# Rust repair C32 AMG



## C32AMG (Mar 31, 2012)

Hi All,

:newbie:

I'm looking for advice on how to repair the minor, but quite prolific, rust that seems to be occurring on my C32 AMG. Previously the car only had a minor spot on the tailgate and bottom of the driver's door; though for the last month the car has been living in Stockholm, and as such suffering the tail end of the winter road prep. A huge amount of grit and salt is used on the roads here, and it seems to have hit the old MB's weak point very quickly.

The problem is mainly on the arches and tailgate as per the pics below:



























Each arch has at least the first signs of rust now









And a few minor spots on the tailgate

I'm truly gutted about this as I think the car is great, though if it starts looking too tatty it'll have to go.

As a preventative measure I'm washing the car thoroughly each week to remove the dirt/salt build up, though I know once this rot has set in it won't stop. Any advice on how best to deal with this would be appreciated 

Also, Paints4U don't deliver to Sweden as they can't send cans by mail.

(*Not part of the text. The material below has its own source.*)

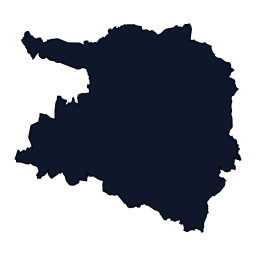 outline of Tlaltenango de Sánchez Román, Zacatecas, Mexico
{"feature_id": "50627088B31443203772787", "entity_name": "Tlaltenango de Sánchez Román", "entity_type": "district", "adm_level": 2, "iso_a3": "MEX", "parent_name": "Mexico", "parent_adm1": "Zacatecas", "projection": "robinson", "projection_center": [-103.236, 21.775], "detail": "fine", "context": "isolated", "style": "filled", "palette": "ink", "viewbox_px": 256, "rotation_deg": 0, "n_neighbors": 0, "source": "geoboundaries", "source_scale": "gbopen_adm2", "svg_char_len": 5689}
<svg xmlns="http://www.w3.org/2000/svg" viewBox="0 0 256 256"><path d="M21.8,40.1L23.8,43.7L26.0,46.1L25.9,47.1L27.8,49.7L28.0,52.0L28.6,52.0L29.0,53.0L30.3,53.2L31.8,56.5L32.7,56.8L33.0,58.6L34.6,57.0L35.1,55.4L37.3,53.0L37.2,52.3L39.9,52.4L39.2,54.5L39.6,56.0L41.9,58.2L44.3,58.3L45.5,56.5L47.5,57.5L48.3,58.6L50.3,59.9L55.1,60.7L56.0,61.8L58.0,62.3L59.8,62.0L77.1,68.7L79.6,68.7L81.9,67.5L84.4,67.6L86.6,68.4L87.1,69.1L87.1,70.3L88.2,72.0L88.3,74.5L89.8,76.1L89.3,78.7L90.1,79.3L90.1,81.7L90.8,85.0L87.8,85.1L87.7,87.5L89.1,88.0L89.7,90.5L89.6,92.0L88.6,94.4L87.2,93.4L84.1,94.1L83.2,93.6L79.4,94.6L78.4,95.5L77.8,98.5L78.8,98.8L78.7,99.7L78.2,100.4L78.7,103.0L78.4,104.4L74.5,102.6L73.7,98.7L73.2,98.0L72.8,98.7L72.8,100.7L70.7,103.5L69.4,103.9L68.8,103.0L67.3,105.1L65.7,105.5L64.9,103.6L66.3,101.3L66.1,100.5L62.3,99.5L60.3,96.5L57.8,96.4L57.4,100.2L56.3,102.1L56.0,103.8L55.2,111.5L55.3,118.8L53.8,119.3L50.4,118.2L46.1,114.8L44.8,115.0L40.3,113.8L40.1,117.1L39.4,118.9L38.9,122.0L31.4,125.5L31.0,126.6L28.9,137.4L31.5,143.6L32.7,148.1L31.4,147.3L29.5,148.7L27.7,148.2L25.2,152.1L23.4,151.7L24.4,150.1L20.3,152.8L19.4,152.5L19.1,151.2L18.2,150.5L15.4,158.9L16.7,158.9L16.7,161.6L21.0,161.9L26.6,163.6L28.8,163.7L30.6,162.8L33.5,165.0L36.4,165.8L37.7,166.6L39.3,171.1L38.9,172.5L38.4,172.9L38.6,173.9L38.1,173.5L38.1,174.2L37.0,174.7L37.0,175.5L38.3,175.7L38.6,176.3L37.6,177.3L37.7,177.9L40.1,178.2L41.4,176.1L43.9,175.2L46.8,172.2L48.1,169.6L48.5,170.8L48.5,173.9L50.2,176.7L51.6,178.0L57.3,174.1L58.2,173.0L59.4,172.7L60.3,173.0L60.9,171.9L63.5,172.1L63.7,173.8L65.4,176.0L66.5,180.5L69.5,184.4L71.7,185.0L73.7,185.0L78.6,182.5L78.3,181.8L79.5,179.2L80.8,179.3L80.8,179.8L86.5,180.6L86.5,178.2L87.4,175.6L86.1,174.6L85.9,173.7L87.0,172.9L88.0,174.3L89.2,174.4L89.1,175.8L91.1,176.0L93.1,175.6L97.7,178.4L100.7,179.8L102.2,179.9L104.1,181.2L103.5,182.1L102.9,185.2L103.9,185.7L103.1,186.7L103.4,191.0L105.7,191.9L106.1,192.5L106.5,192.2L108.6,194.2L110.7,194.7L111.0,193.9L114.4,195.0L117.6,194.2L124.7,202.9L126.7,204.0L127.3,204.8L127.2,205.4L128.4,206.9L130.4,207.5L131.8,206.8L133.1,207.3L134.3,206.2L136.7,205.8L137.5,206.7L139.1,207.0L139.8,206.5L140.4,204.2L142.3,204.3L143.7,203.4L145.2,203.6L146.5,204.8L148.4,205.1L155.3,209.8L156.4,209.8L159.0,211.2L160.2,212.4L160.4,213.8L161.8,215.3L162.7,217.2L164.1,218.6L164.2,219.4L165.8,219.6L166.3,219.3L166.9,218.1L169.7,217.5L171.0,218.3L171.5,220.2L173.5,219.8L174.1,220.9L174.9,221.0L176.9,220.1L178.1,220.1L178.2,219.6L179.5,218.6L180.7,220.3L180.0,223.3L181.5,224.0L182.9,223.0L183.7,224.2L184.7,227.8L184.2,230.1L185.2,230.7L187.2,231.4L190.3,229.7L192.4,229.4L194.1,229.9L194.3,228.5L196.6,228.1L201.0,230.2L201.8,231.9L202.8,231.5L202.7,229.2L203.4,226.8L203.4,223.0L206.0,216.7L206.5,213.8L208.0,212.5L207.2,210.9L207.6,209.3L207.3,206.8L207.7,206.1L206.8,204.6L206.4,201.6L208.9,198.7L209.3,197.5L210.9,196.8L211.9,195.3L214.6,195.4L214.9,194.3L216.4,193.8L216.1,193.3L216.5,192.8L218.4,192.3L219.9,191.1L224.4,185.2L224.6,180.7L225.3,180.5L223.2,178.2L222.3,178.0L221.0,178.8L220.4,177.7L219.0,177.0L218.4,175.7L218.5,174.1L220.1,172.1L218.7,167.9L219.0,166.4L220.0,167.8L220.5,167.5L221.0,169.3L222.8,169.4L225.3,171.3L227.5,171.6L228.8,170.8L229.6,170.9L231.0,168.5L231.5,168.3L234.9,169.3L235.1,166.9L233.3,164.1L233.8,162.9L234.2,157.7L235.1,156.8L235.5,158.6L236.5,158.4L237.6,159.3L239.0,159.1L239.8,160.1L240.6,159.7L239.5,156.1L237.1,152.9L237.7,152.0L237.2,151.5L239.1,149.0L238.2,147.8L237.4,147.5L237.2,146.7L238.0,145.7L237.8,145.1L236.0,143.4L235.9,142.9L236.6,142.1L236.0,141.3L236.0,140.3L235.5,139.9L234.3,140.1L233.3,138.6L232.5,138.5L232.0,136.6L229.7,138.0L230.0,136.5L227.6,133.8L229.1,132.4L228.8,131.6L229.5,129.9L231.6,127.5L232.0,126.1L231.6,117.2L230.6,114.8L231.4,110.4L230.7,107.3L230.9,103.9L231.6,101.4L231.3,100.2L230.5,99.2L231.2,97.7L230.7,96.8L231.9,95.4L233.3,95.2L235.6,91.2L237.8,89.1L236.8,88.8L235.9,87.2L234.8,86.6L235.3,85.4L234.5,84.4L234.5,83.0L234.2,83.0L234.1,82.0L234.6,81.4L234.0,80.0L233.6,79.8L232.9,80.2L232.0,78.9L229.3,78.0L228.2,75.9L228.7,75.2L229.9,74.9L230.4,72.7L231.4,71.5L233.5,70.4L232.3,68.9L230.5,68.4L230.3,64.6L229.3,63.0L225.4,62.4L220.6,58.8L217.5,58.3L214.8,56.8L214.3,55.9L214.4,54.7L212.6,53.2L212.5,52.2L211.7,51.5L210.8,47.9L211.0,46.4L207.2,44.8L204.5,42.9L203.6,43.7L202.4,43.7L199.2,43.1L195.0,41.3L193.8,40.2L192.8,40.9L189.8,40.1L191.2,29.4L190.8,26.9L189.1,24.1L188.2,24.7L185.2,24.8L184.1,25.6L183.7,26.8L182.4,27.8L180.8,27.8L180.0,27.0L178.3,27.9L177.2,26.1L176.4,25.8L173.7,28.0L166.3,29.4L164.4,30.7L161.1,33.9L157.4,35.5L155.5,33.2L152.0,30.7L150.1,31.9L147.2,30.2L145.9,30.1L143.9,30.3L141.8,31.4L141.4,30.8L141.9,29.5L141.0,28.6L141.2,26.9L140.8,26.7L137.5,26.3L133.3,24.8L133.1,25.1L127.3,25.0L125.3,25.4L124.5,25.0L123.8,25.8L121.1,26.4L120.5,27.6L119.4,28.1L118.9,27.9L119.1,28.4L118.7,28.8L118.0,28.5L117.0,29.1L116.9,28.8L116.4,29.0L115.4,28.3L115.5,27.2L113.9,28.2L112.6,30.0L111.5,30.2L110.8,31.0L110.5,29.2L110.0,29.2L109.8,29.9L109.0,29.9L108.4,30.8L109.2,33.4L110.0,33.6L109.9,34.4L109.1,34.3L107.3,35.2L105.5,37.2L105.3,38.0L104.6,38.3L103.1,37.5L102.7,38.5L101.7,38.5L101.3,39.2L100.0,39.2L97.5,42.7L96.3,43.2L95.0,42.7L93.2,43.5L90.4,42.6L89.4,43.6L88.3,43.2L87.8,42.5L88.0,41.9L87.4,41.3L85.5,41.3L84.7,41.6L84.1,42.6L85.0,44.6L83.9,45.5L79.6,43.3L67.8,43.1L57.9,39.0L50.7,39.7L50.1,40.5L49.3,40.6L48.0,40.1L47.1,41.9L44.0,42.9L43.0,43.9L41.8,40.2L41.2,40.1L40.5,38.3L39.3,38.1L39.0,39.0L38.5,39.0L37.6,38.6L37.2,39.7L36.2,39.8L35.8,38.9L33.5,38.1L32.1,36.2L30.5,36.0L28.4,31.8L27.0,31.7L25.0,33.4L25.7,34.7L24.8,35.1L25.0,36.9L23.5,37.8L23.5,39.2L21.8,40.1Z" fill="#0f172a" stroke="#020617" stroke-width="1.5"/></svg>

Can anyone recommend where to get quality paints and clear coat delivered from that will deliver to Stockholm? (or a local based shop)

Thanks in advance for your help! 

J


----------



## craigeh123 (Dec 26, 2011)

sadly all mercs of that era seem to suffer with this . someone i knew had had theirs repaired by merc for free


----------



## lofty (Jun 19, 2007)

All Mercs in the UK come with a 30 year anti corrosion warranty,I'm not sure what the terms and conditions are when it comes to making a claim though.Check what warranty you get in Sweden.


----------



## MK1Campaign (Mar 27, 2007)

If its got full MB history then they will repair under warranty.


----------



## bmwman (Jun 11, 2008)

Get a layer of wax on to protect for the short term. I'm sure you have done this tough.


----------



## C32AMG (Mar 31, 2012)

Hi guys,

Thanks for all the replies.



lofty said:


> All Mercs in the UK come with a 30 year anti corrosion warranty,I'm not sure what the terms and conditions are when it comes to making a claim though.Check what warranty you get in Sweden.





MK1Campaign said:


> If its got full MB history then they will repair under warranty.


This is a UK spec car and, as such, has been covered under the UK warrantee. It's been serviced by independent specialists for the last 2 years. Successful claims against MB for such rust centre around their Mobilo-Life warranty, which states a 30 year guarantee as long as the services have been carried out by a BM service centre. I read about a successful claim against MB for a similar age car in 2011, though this car had all services carried out by MB. I'm thinking that as its 9 years old and not been serviced by BM the last 2 years I might struggle with such an argument. What are your thoughts?

Also, what do you feel my options for repair are? Another forum advised the following fix:
1. Remove the wheels and arch liners
2. Grind off loose paint and rust
3. Paint as normal
4. Waxoil up to the face of the wing
5. Trim the arch liners to prevent them rubbing holes in the paint on the wings before refitting.

Thanks again,

J


----------



## craigeh123 (Dec 26, 2011)

i knew someone that had a merc of the era - due to it not having full mb history his claim was offered at half price


----------



## C32AMG (Mar 31, 2012)

craigeh123 said:


> i knew someone that had a merc of the era - due to it not having full mb history his claim was offered at half price


Hi Craig. Thanks for your reply. Was your friend's claim recent, and do you know the process he went through to claim? Would be really interested to find out more.

James


----------